Even Donika and Musai took advan­tage of the sit­u­a­tion. Market prices have been very good for the aver­age Albanian farmer,” Danaj said.

Peci sees two pos­si­ble solu­tions to the prob­lem of high pro­duc­tion costs, which con­tribute to lower domes­tic sales.

For more than 10 years, the Albanian gov­ern­ment has not sub­si­dized the pro­duc­tion of extra vir­gin olive oil,” he said. Previously, the gov­ern­ment gave pro­duc­ers the equiv­a­lent of €1 per liter of extra vir­gin olive oil pro­duced.

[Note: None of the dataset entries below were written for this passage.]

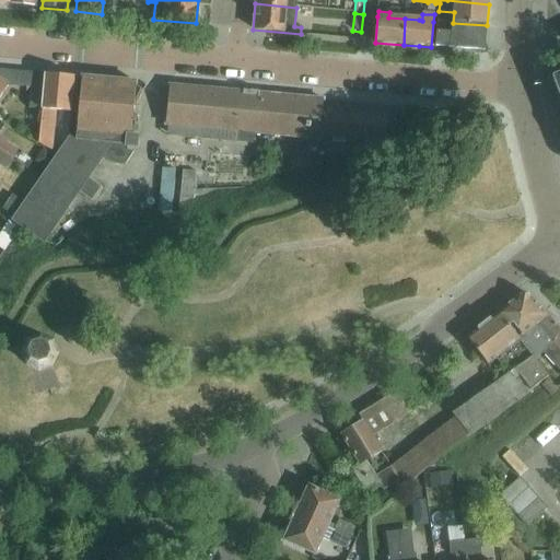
[(487,25),(453,23),(438,21),(435,47),(485,51),(487,25)]
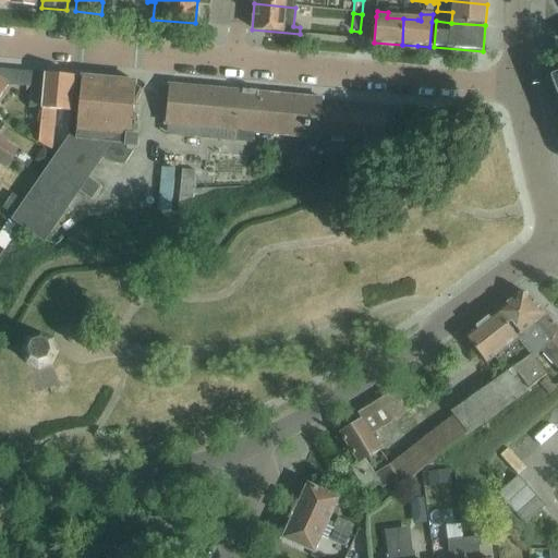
[(29,108),(43,109),(46,74),(0,70),(0,97),(8,85),(32,88),(29,108)]
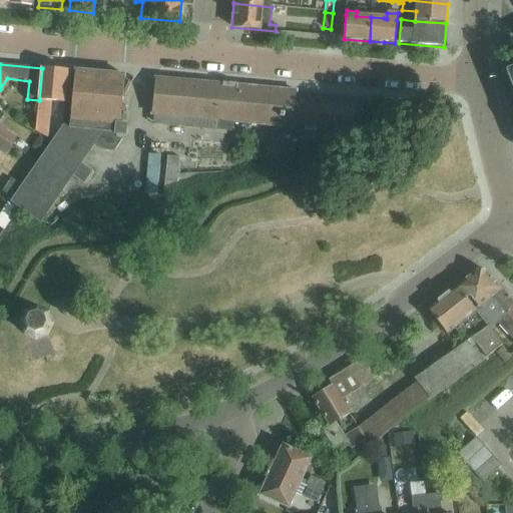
[(42,68),(39,100),(36,131),(49,139),(52,101),(65,103),(68,71),(42,68)]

This does not push farm­ers and mills to strive for high-qual­ity olive oil,” Peci added. Subsidizing high-qual­ity pro­duc­tion may lower the price for inter­nal con­sump­tion as well.”

The other solu­tion is lob­by­ing to cre­ate an Albanian Protected Designation of Origin (PDO), which he said would add value to the prod­uct and the Kalinjot vari­ety. The coun­try already has 36 wines pro­tected by the European Union with PDOs.

Along with Peci and the Musaj sib­lings, Danaj believes Albania must cre­ate a cul­ture around high-qual­ity extra vir­gin olive oil pro­duc­tion focussed around the Kalinjot, which is nat­u­rally high in polyphe­nols and fea­tures a dis­tinct robust fla­vor with accen­tu­ated earthy and bit­ter notes.

We hope to shine light on our pre­cious Kalinjot olive vari­ety, which can­not be found any­where in the world but Albania, and holds a unique story and sig­nif­i­cance to our cul­ture,” Danaj con­cluded.